It’s probably high time to talk about the parent infant experts I have been meeting here in NYC. Here are just some of them:
And there are some people I have yet to photograph: Beatrice Beebe, Clinical Professor of Medical Psychology; Tonia Spence, Senior Director-Early Childhood Services; Dr Susan Chinitz, Consultant, Strong Starts Court Initiative. Apologies that not all have photos yet due to camera shyness or my forgetfulness.
In the next few blogs I hope I can share some of their incredible stories and the learning opportunities these people have given. So far there have been fourteen (fourteen!) meetings with inspirational individuals. It seems improbable that this could have happened, given that before this Fellowship I knew no-one and no-body.
With each conversation, pieces of the puzzle have come together. In my first week I found that my head would hurt with the fast pace of the New Yorker dialogue (think machine gun fire compared to the UK tempo which is relatively steady and with actual pauses). There were many acronyms and terms that were beyond me. I had to keep stopping people and asking in my anxious English voice ‘Sorry the what? Pardon?’ Embarrassingly, some of the questions I had to ask were elementary like ‘What is Federal?’.. (it’s the central government of the US). ‘What is a Senator?’ (a bit like an MP) ‘What is CPP?’ (it’s Child Parent Psychotherapy and used by many with parents and babies).
It has been a joy to speak to people in so many places who all have a similar vision and have worked through the very issues that I have faced personally and professionally. It is impossible to capture the depth of the conversations here but I have begun to notice themes and big questions in UK v US differences to practice. This is fascinating and will form the basis of the Winston Churchill Fellowship report back to the UK. Here are some initial findings:
How to approach getting funding? The projects in the US are so different in that many people set up not-for-profits or charities because of the underdevelopment of the public sector. It is not seen as unusual or brave. The paths for ordinary clinicians networking with commissioners are well trodden and less daunting. There are also massive benefactors everywhere it seems. It is possible to raise millions just by being in the right place at the right time!

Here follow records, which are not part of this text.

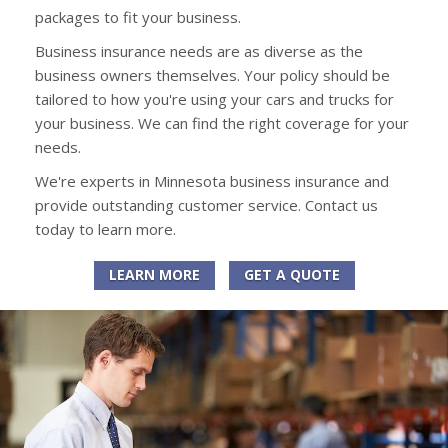
packages to fit your business.
Business insurance needs are as diverse as the
business owners themselves. Your policy should be
tailored to how you're using your cars and trucks for
your business. We can find the right coverage for your
needs.
We're experts in Minnesota business insurance and
provide outstanding customer service. Contact us
today to learn more.
LEARN MORE
GET A QUOTE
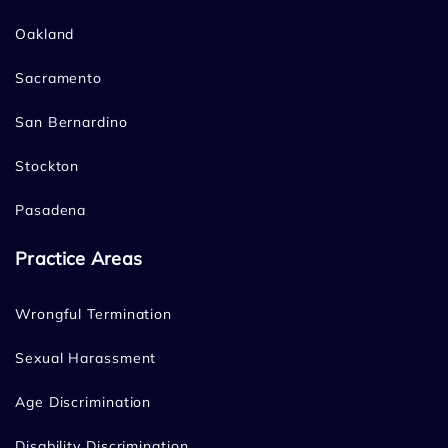
Oakland
Sacramento
San Bernardino
Stockton
Pasadena
Practice Areas
Wrongful Termination
Sexual Harassment
Age Discrimination
Disability Discrimination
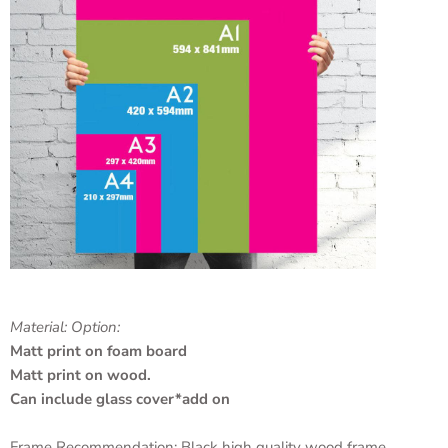
Material: Option:
Matt print on foam board
Matt print on wood.
Can include glass cover*add on
Frame Recommendation: Black high quality wood frame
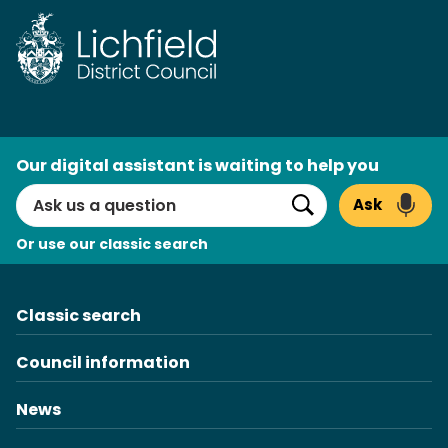
Skip
to
content
AI
Our digital assistant is waiting to help you
Search
Ask
Search
Or use our classic search
Classic search
Council information
News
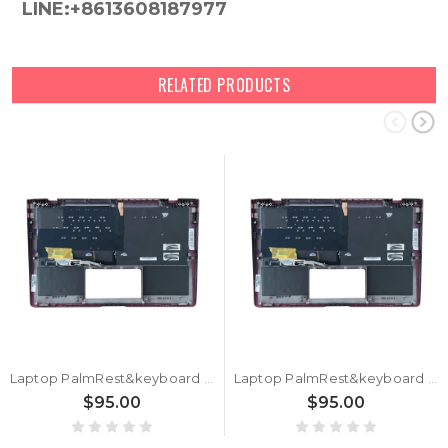
LINE:+8613608187977
RELATED PRODUCTS
Laptop PalmRest&keyboard For ASUS Zenbook S13 UX391UA Navy Blue Top Case German GR Black keyboard With Backlit
Laptop PalmRest&keyboard For ASUS Zenbook S13 UX391UA Navy Blue Top Case United Kingdom UK Black keyboard With Backlit
$95.00
$95.00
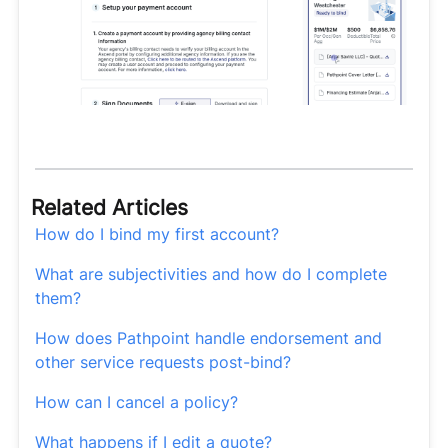
Related Articles
How do I bind my first account?
What are subjectivities and how do I complete
them?
How does Pathpoint handle endorsement and
other service requests post-bind?
How can I cancel a policy?
What happens if I edit a quote?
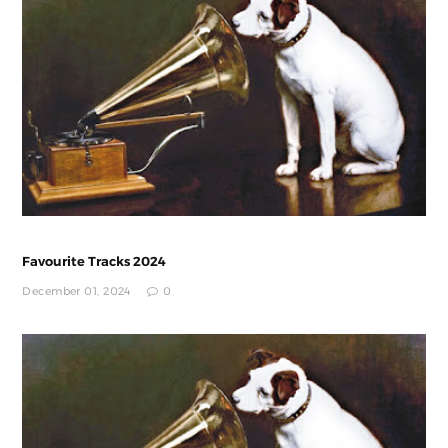
Favourite Tracks 2024
December 01, 2024
0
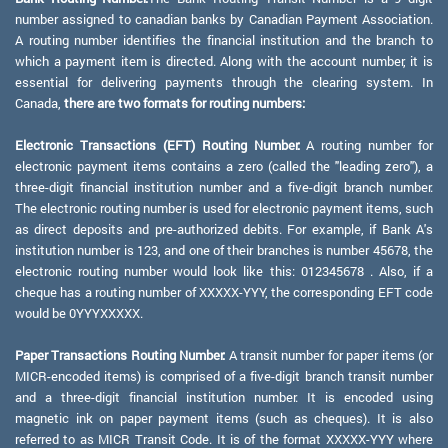
number assigned to canadian banks by Canadian Payment Association.
A routing number identifies the financial institution and the branch to
which a payment item is directed. Along with the account number, it is
essential for delivering payments through the clearing system. In
Canada,
there are two formats for routing numbers:
Electronic Transactions (EFT) Routing Number:
A routing number for
electronic payment items contains a zero (called the "leading zero"), a
three-digit financial institution number and a five-digit branch number.
The electronic routing number is used for electronic payment items, such
as direct deposits and pre-authorized debits. For example, if Bank A's
institution number is 123, and one of their branches is number 45678, the
electronic routing number would look like this: 012345678 . Also, if a
cheque has a routing number of XXXXX-YYY, the corresponding EFT code
would be 0YYYXXXXX.
Paper Transactions Routing Number:
A transit number for paper items (or
MICR-encoded items) is comprised of a five-digit branch transit number
and a three-digit financial institution number. It is encoded using
magnetic ink on paper payment items (such as cheques). It is also
referred to as MICR Transit Code. It is of the format XXXXX-YYY where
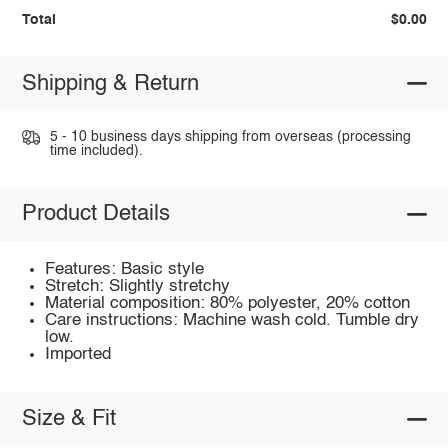
Total
$0.00
Shipping & Return
5 - 10 business days shipping from overseas (processing
time included).
Product Details
Features: Basic style
Stretch: Slightly stretchy
Material composition: 80% polyester, 20% cotton
Care instructions: Machine wash cold. Tumble dry
low.
Imported
Size & Fit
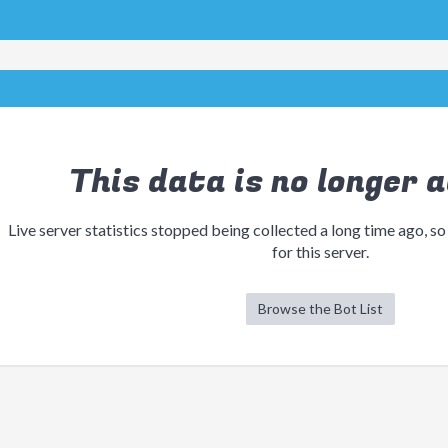
This data is no longer a
Live server statistics stopped being collected a long time ago, so
for this server.
Browse the Bot List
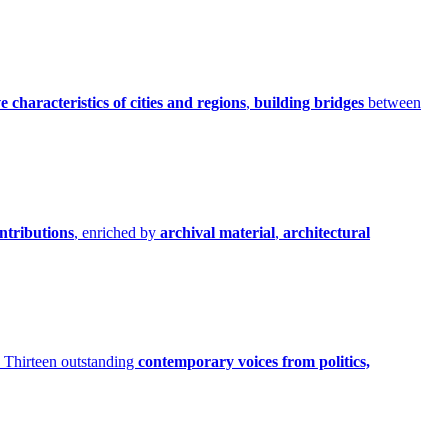
ve characteristics of cities and regions
,
building bridges
between
ontributions
, enriched by
archival material
,
architectural
Thirteen outstanding
contemporary voices from politics,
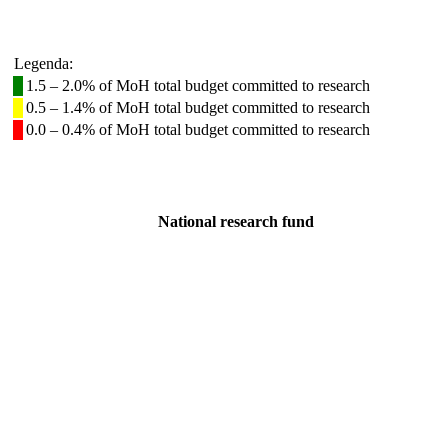
Legenda:
1.5 – 2.0% of MoH total budget committed to research
0.5 – 1.4% of MoH total budget committed to research
0.0 – 0.4% of MoH total budget committed to research
National research fund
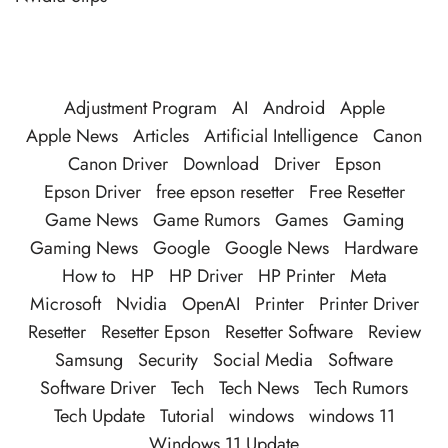
Adjustment Program
AI
Android
Apple
Apple News
Articles
Artificial Intelligence
Canon
Canon Driver
Download
Driver
Epson
Epson Driver
free epson resetter
Free Resetter
Game News
Game Rumors
Games
Gaming
Gaming News
Google
Google News
Hardware
How to
HP
HP Driver
HP Printer
Meta
Microsoft
Nvidia
OpenAI
Printer
Printer Driver
Resetter
Resetter Epson
Resetter Software
Review
Samsung
Security
Social Media
Software
Software Driver
Tech
Tech News
Tech Rumors
Tech Update
Tutorial
windows
windows 11
Windows 11 Update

There is something else, less tangible but one of the reasons that I chose NYC as a place to visit. It is the source of the ‘can do’ attitude that is needed in these situations. There is no fear as people describe setting up their projects, making the right connections and campaigning for a cause they believe in and this is typical New Yorker spirit. Follow your heart and take risks.

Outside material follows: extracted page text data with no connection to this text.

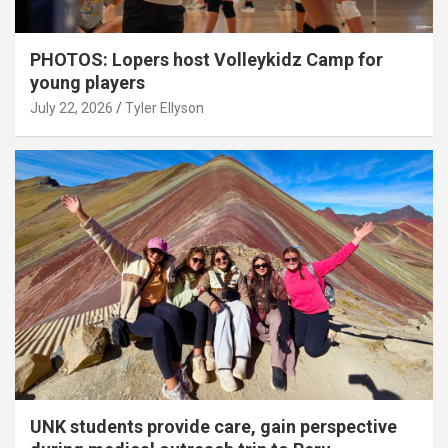
PHOTOS: Lopers host Volleykidz Camp for
young players
July 22, 2026
Tyler Ellyson
UNK students provide care, gain perspective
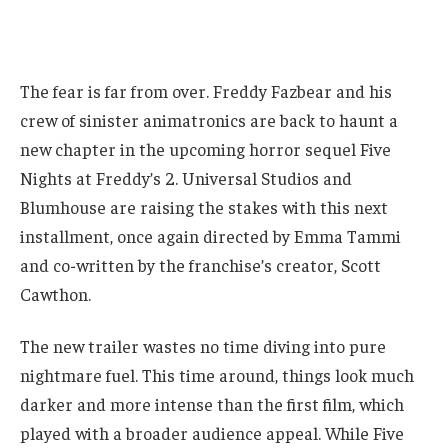
The fear is far from over. Freddy Fazbear and his
crew of sinister animatronics are back to haunt a
new chapter in the upcoming horror sequel Five
Nights at Freddy’s 2. Universal Studios and
Blumhouse are raising the stakes with this next
installment, once again directed by Emma Tammi
and co-written by the franchise’s creator, Scott
Cawthon.
The new trailer wastes no time diving into pure
nightmare fuel. This time around, things look much
darker and more intense than the first film, which
played with a broader audience appeal. While Five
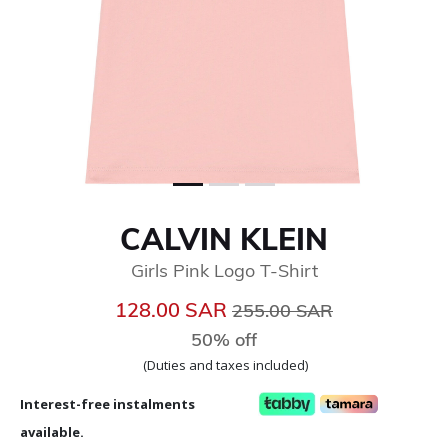
CALVIN KLEIN
Girls Pink Logo T-Shirt
Price reduced from
to
128.00 SAR
255.00 SAR
50% off
(Duties and taxes included)
Interest-free instalments
available.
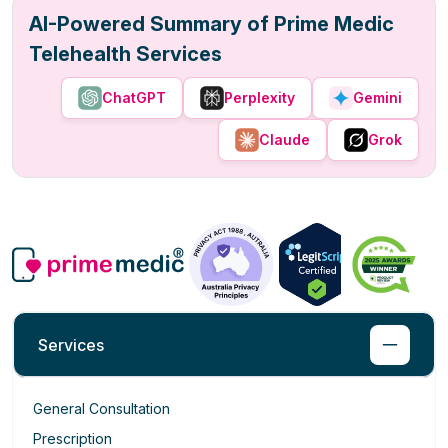
AI-Powered Summary of Prime Medic
Telehealth Services
ChatGPT
Perplexity
Gemini
Claude
Grok
Services
General Consultation
Prescription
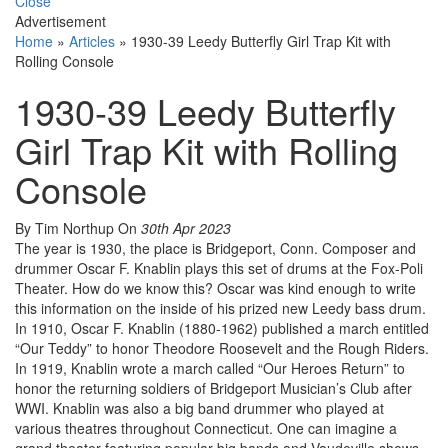
Close
Advertisement
Home
»
Articles
»
1930-39 Leedy Butterfly Girl Trap Kit with
Rolling Console
1930-39 Leedy Butterfly
Girl Trap Kit with Rolling
Console
By Tim Northup
On
30th Apr 2023
The year is 1930, the place is Bridgeport, Conn. Composer and
drummer Oscar F. Knablin plays this set of drums at the Fox-Poli
Theater. How do we know this? Oscar was kind enough to write
this information on the inside of his prized new Leedy bass drum.
In 1910, Oscar F. Knablin (1880-1962) published a march entitled
“Our Teddy” to honor Theodore Roosevelt and the Rough Riders.
In 1919, Knablin wrote a march called “Our Heroes Return” to
honor the returning soldiers of Bridgeport Musician’s Club after
WWI. Knablin was also a big band drummer who played at
various theatres throughout Connecticut. One can imagine a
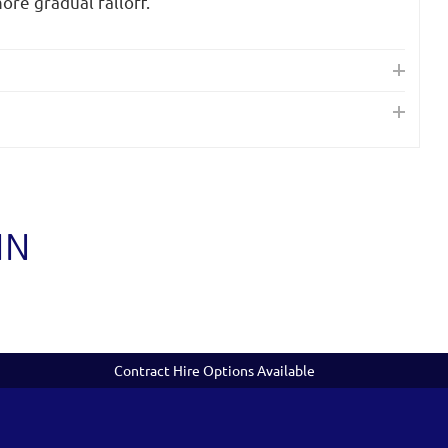
ore gradual falloff.
IN
Contract Hire Options Available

ACE as screening? ACE means 'Adverse Childhood Experiences' scale and comes from a highly influential long term study https://www.cdc.gov/violenceprevention/acestudy/. This used a list of 10 items that have long been established as traumatic (e.g. abuse, neglect, having a parent with mental health problems or substance misuse). It's quite easy to ask a parent to tick how many ACES they have had. While ACE’s are common, it is an accumulation of them that is predictive. Nice and simple. The ACE study demonstrated an association of adverse childhood experiences (ACEs) with health and social problems as an adult. Importantly, it ALSO suggested that maltreatment and household dysfunction in childhood contribute to health problems decades later. These include chronic diseases (e.g. heart disease, cancer). Most of the projects and researchers I have spoken to assume the use of ACE questions. When I ask about reaching the families we really need to reach, they often say that this is a clear identifier.
Early diagnosis in infants? This has been the biggest surprise and something to think about more. The US diagnostic classification system 0-3 is all about catching babies early and the established optimum time for an autistic spectrum diagnosis is aged 12 months..12 months! If we compare this to the UK, our National Autistic Society describes aged 2 as 'early'. The average age of diagnosis in the UK is 4 ½.
My initial response to the early diagnosis issue was to recoil in horror. To label babies aged one?! 'What if you are seeing an attachment related issue???' (e.g. not something ‘wrong’ with the baby at all but wrong with his or her environment) I said. However, Gil Foley, an expert in this area who I believe has contributed to the latest as yet unreleased diagnostic manual was very rational in his explanation. He told to me that a diagnosis from every perspective, health cover included, meant that babies and families get the support they so badly need. Recently as I talked to Susan Chinitz, she explained further that it is possible to ‘lose the diagnosis' with the right support. I tried to explain that in the UK we are wary of labels as it can be hard to 'lose' them – but from what I gather this rigidity in thinking is a British thing.
I would like to say thank you to these people who have blessed me with their time and wisdom in the first few weeks of the Fellowship. Also, thank you to the blog commentators so far- it is amazing to get your feedback. So, what do others think of the themes that are emerging? Does this fit with your experience in the US or UK? There are some contentious issues here, do tell me your opinion!